Secondly, the historical perspectives opened up by the anthropological theories that lie behind The Golden Bough provide an alternative to the Freudian
account of why human beings are as they are. In this version, Strangers, Gods
and Monsters are not symbols of the threat of the unreachably alien but of the
potential of love to regain the relationship with the other on which all selfhood was originally based. It is a perspective whose evolutionary significance
had already been explored in the theories of ‘totem and taboo’ developed by
J. F. MacLennan and Robertson Smith, which emphasised how different were
the value systems of societies which were matriarchal rather than patriarchal.
The flaw in Freud’s account of the mind, in Suttie’s view, comes from the fact
that he is insufficiently historical – or anthropological – in his understanding of the psyche; he accepts the structures of his own culture as universal
and ‘dismisses the great and mysterious Mother-cults of antiquity’ (OLH,
137). In so doing he loses sight of the real evolutionary impetus of human
communities and, unlike those ‘Mother-cults’, is ‘unwilling to admit the existence of any positive, primary, “other-regarding” feeling’(OLH, 116). In the
Freudian animus against ‘other-regarding’ feeling we can descry, perhaps, ‘a
puritan intolerance of tenderness’ (OLH, 96) which resists recognition of our
indebtedness to the other – an attitude all too familiar in many areas of our
nation-based cultural studies.
Identifying Another Other
307
Thirdly, if we think of our national ‘self ’ as being like our individual self,
then we can think of it as defined not by its confrontation with a hostile Other
(even if some others are hostile), or determined by an exclusive Self-Other
binary (even if a particular other weighs heavily on us), but as constituted by
the (many) crossing points of our other-relatedness. Adding Ireland-Scotland
to Ireland-England (and, indeed, Scotland-England) then provides us with
‘another other’ that can release us not only from the repressions of past history,
but from some of the repressions and distortions of modern theory. We might
then take as an emblem of the aim and purpose of Irish-Scottish studies Suttie’s
account of the difference between Celtic Christianity and its mainstream alternatives:
Pelagius, who resisted the Augustinian doctrine of eternal damnation of
unbaptized infants, was an Irish monk. Duns Scotus, who later upheld
similar views, was, as his name indicates, a Scotsman. The spread of
Christianity in these regions and early times was by persuasion (i.e.

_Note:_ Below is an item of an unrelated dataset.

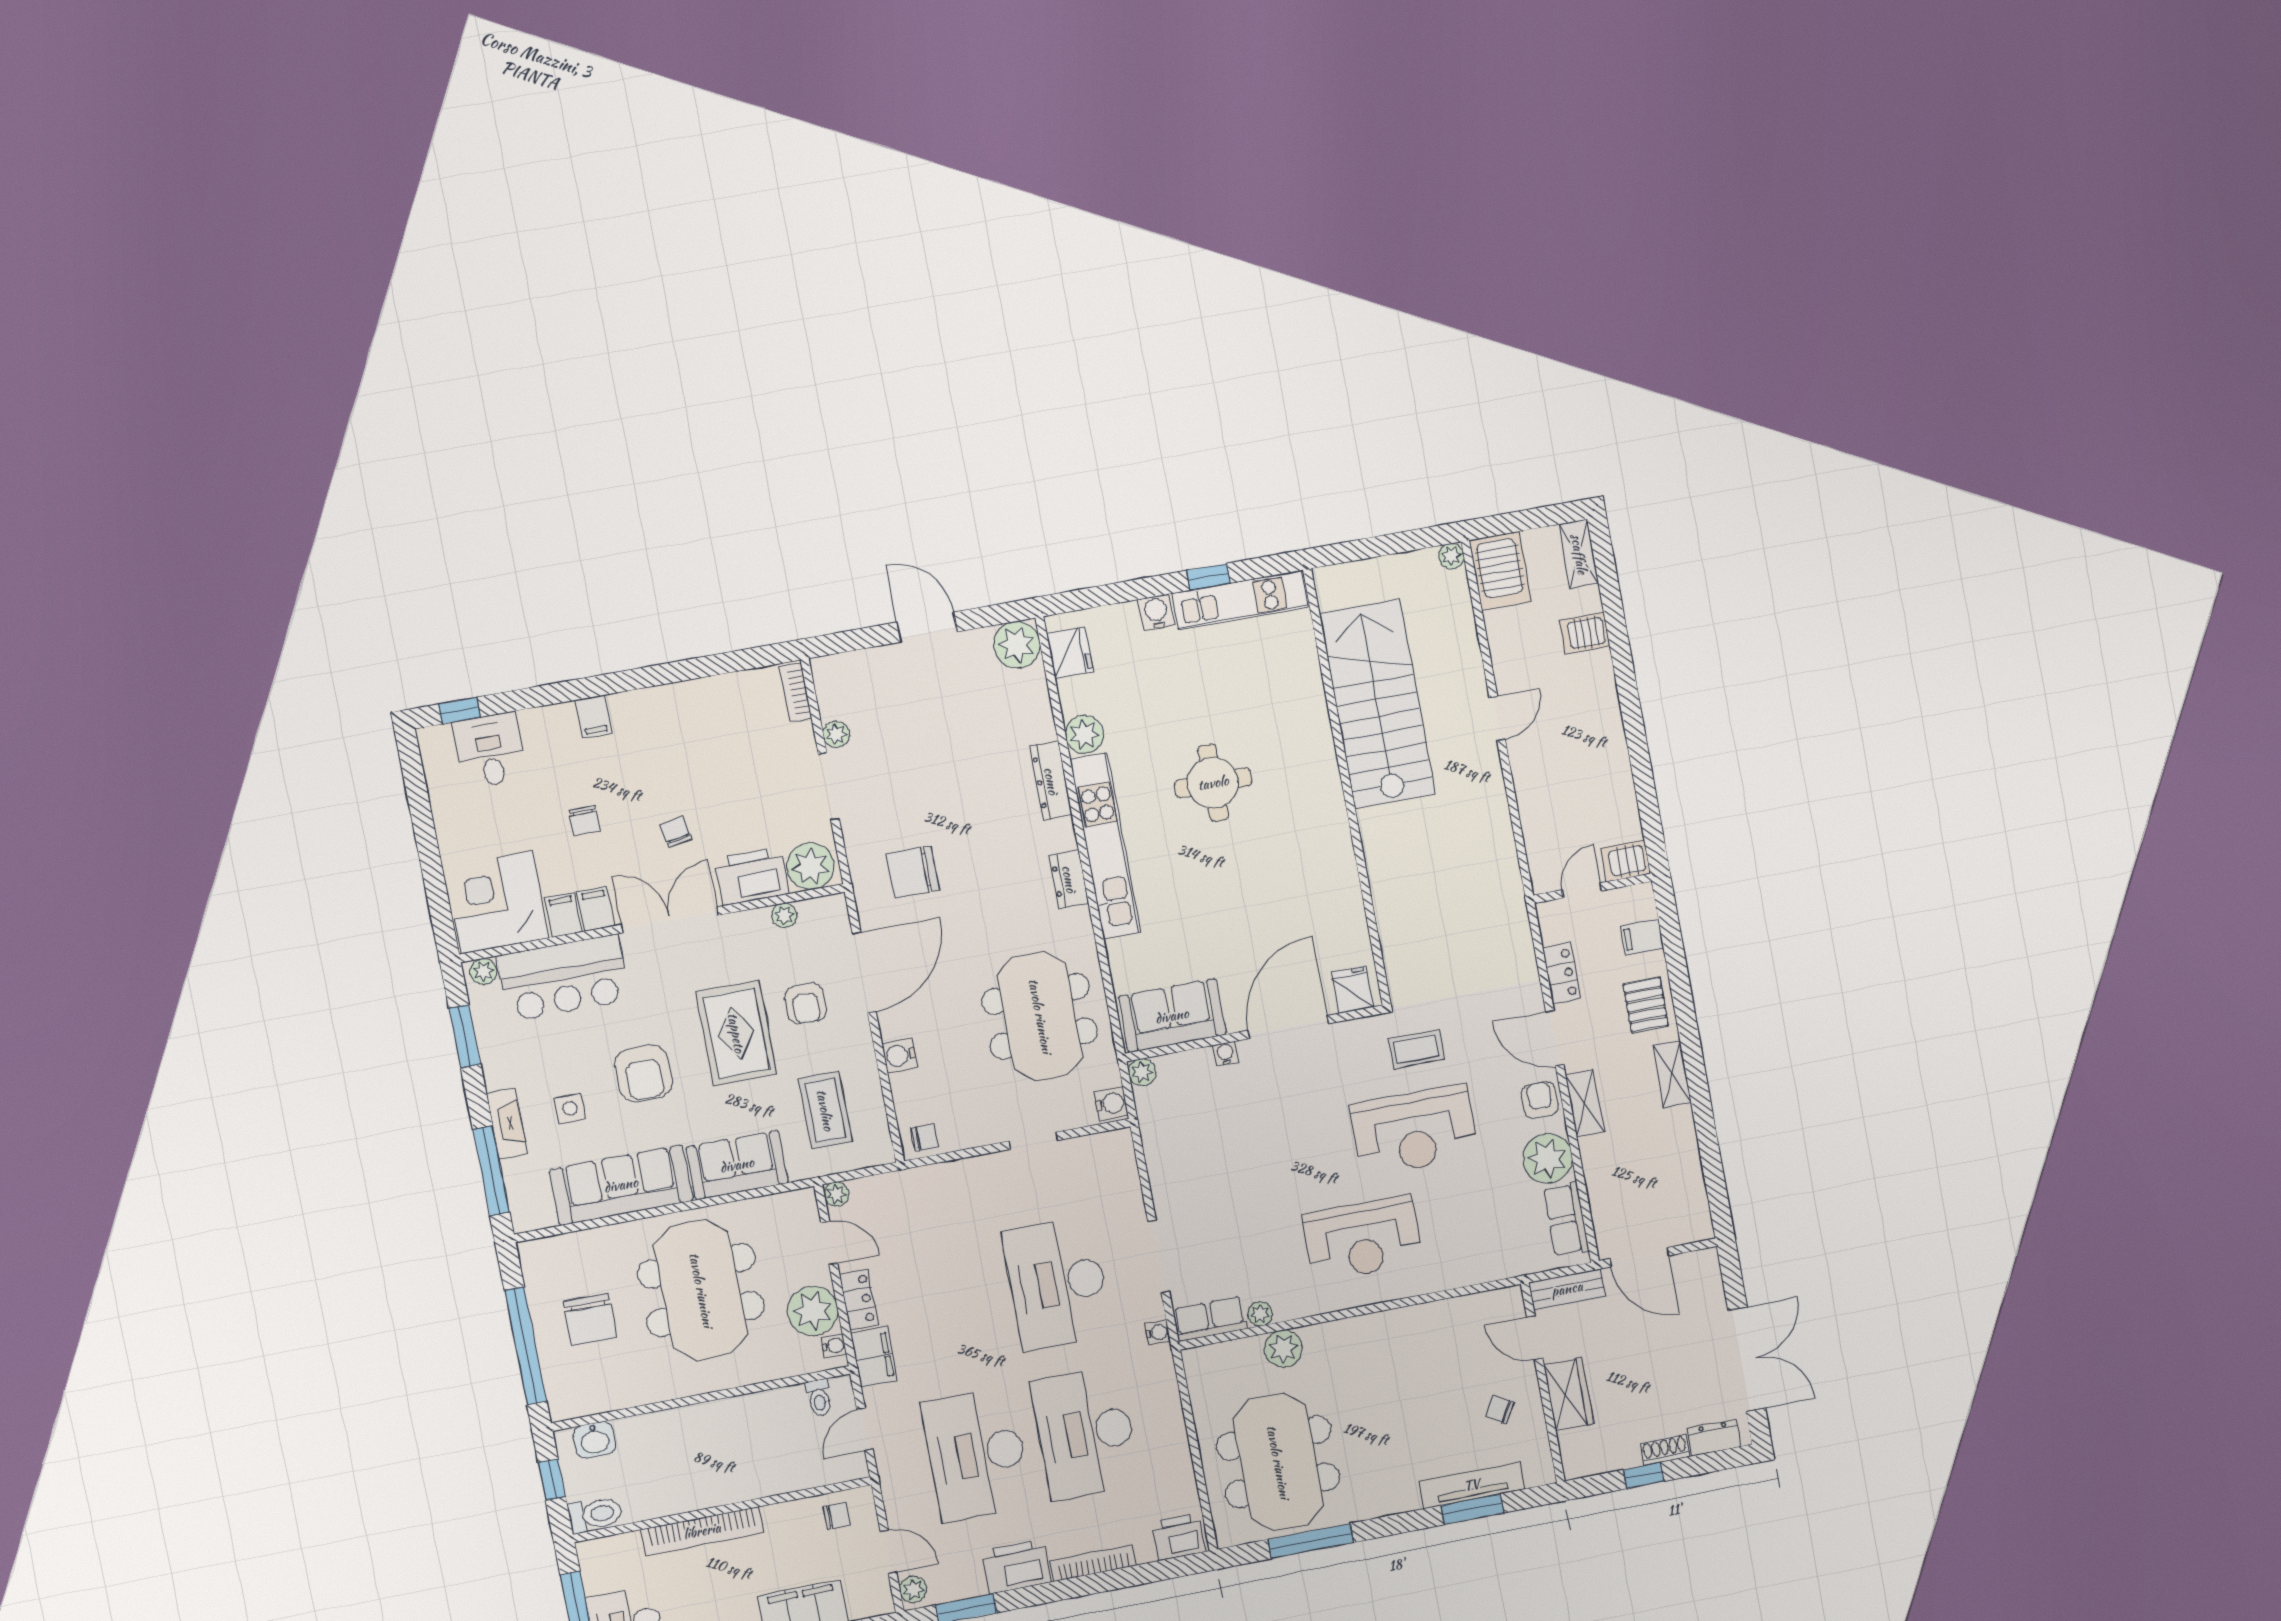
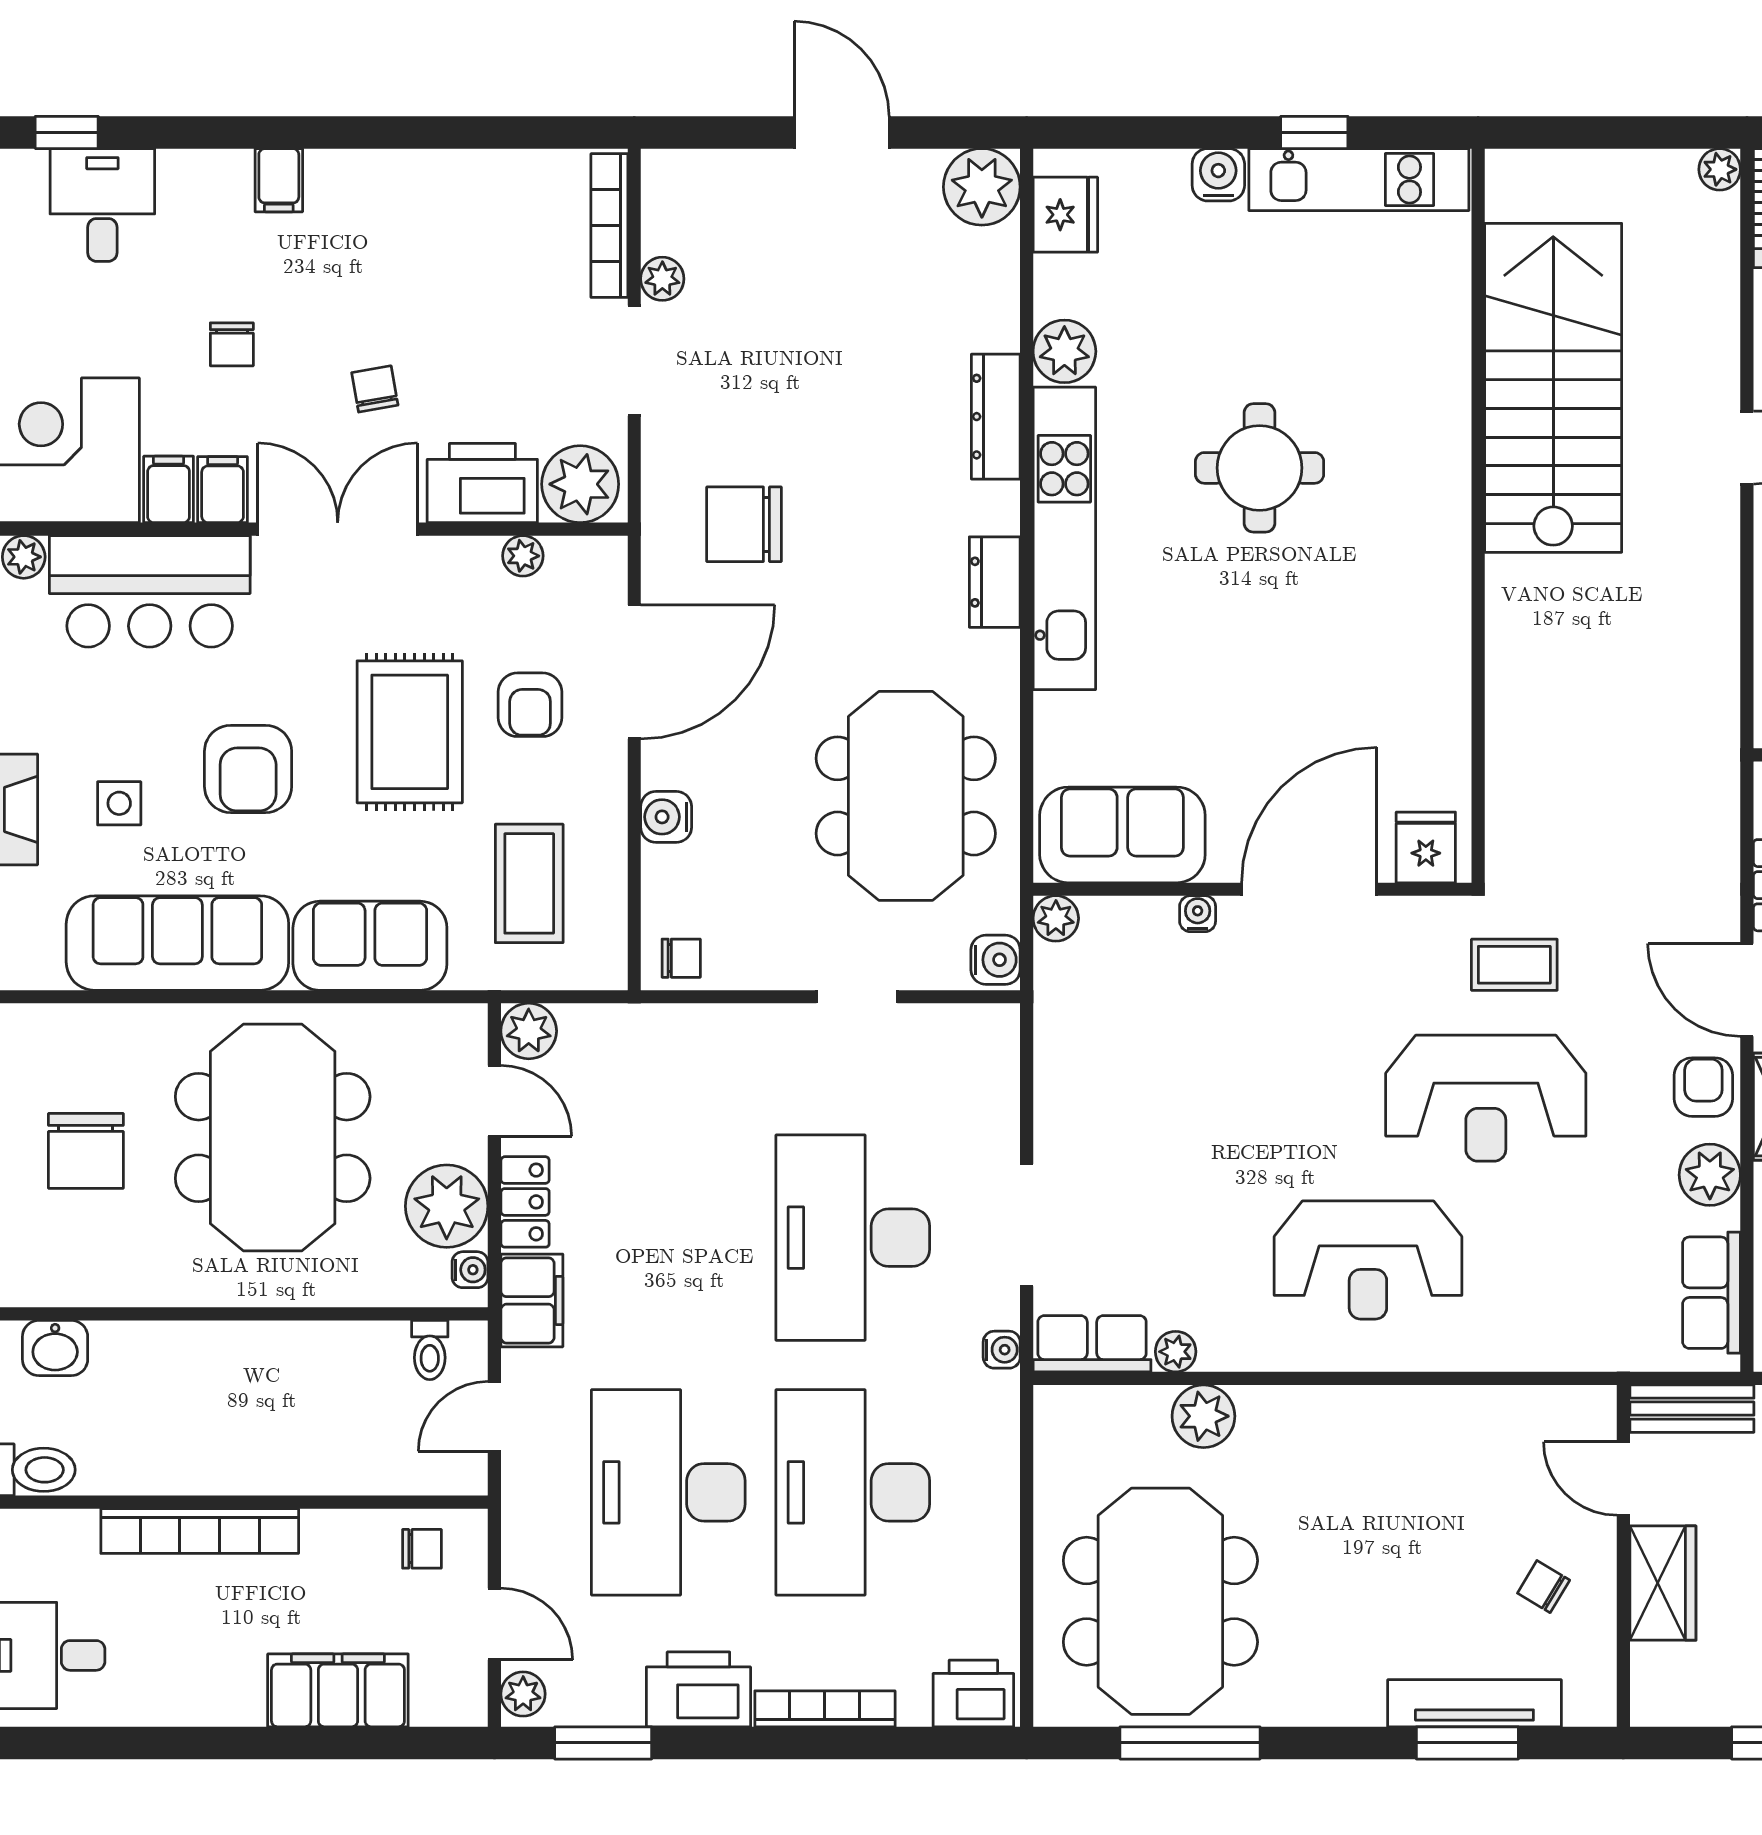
bookcase: (795, 692) -> (609, 226), width x1.56
plant: (1547, 1158) -> (1710, 1175), width x0.73, depth x0.73
plant: (836, 1194) -> (529, 1031), width x1.38, depth x1.38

mission work) rather than by conquest and coercive ‘conversion’. The
tolerance of this strain of Christianity was further indicated by their
treatment of pagan myth and festivals – new saints borrowing the harmless celebration (and sometimes even the names) of the old deities (OLH,
153).
As Macmurray puts it, ‘the fear of the Other is, at bottom, the fear of life’ (PR,
165) – and if we are to do justice to the nature of our cultures as living and
creative environments, we have to accept how dependent they are on otherness, and accept that their identity develops not by resistance to or withdrawal
from otherness but precisely from the complexity of their relatedness to many
others. We have to cease constructing them as binary engagements of Self and
Other and accept that that their identity depends always on Another Other.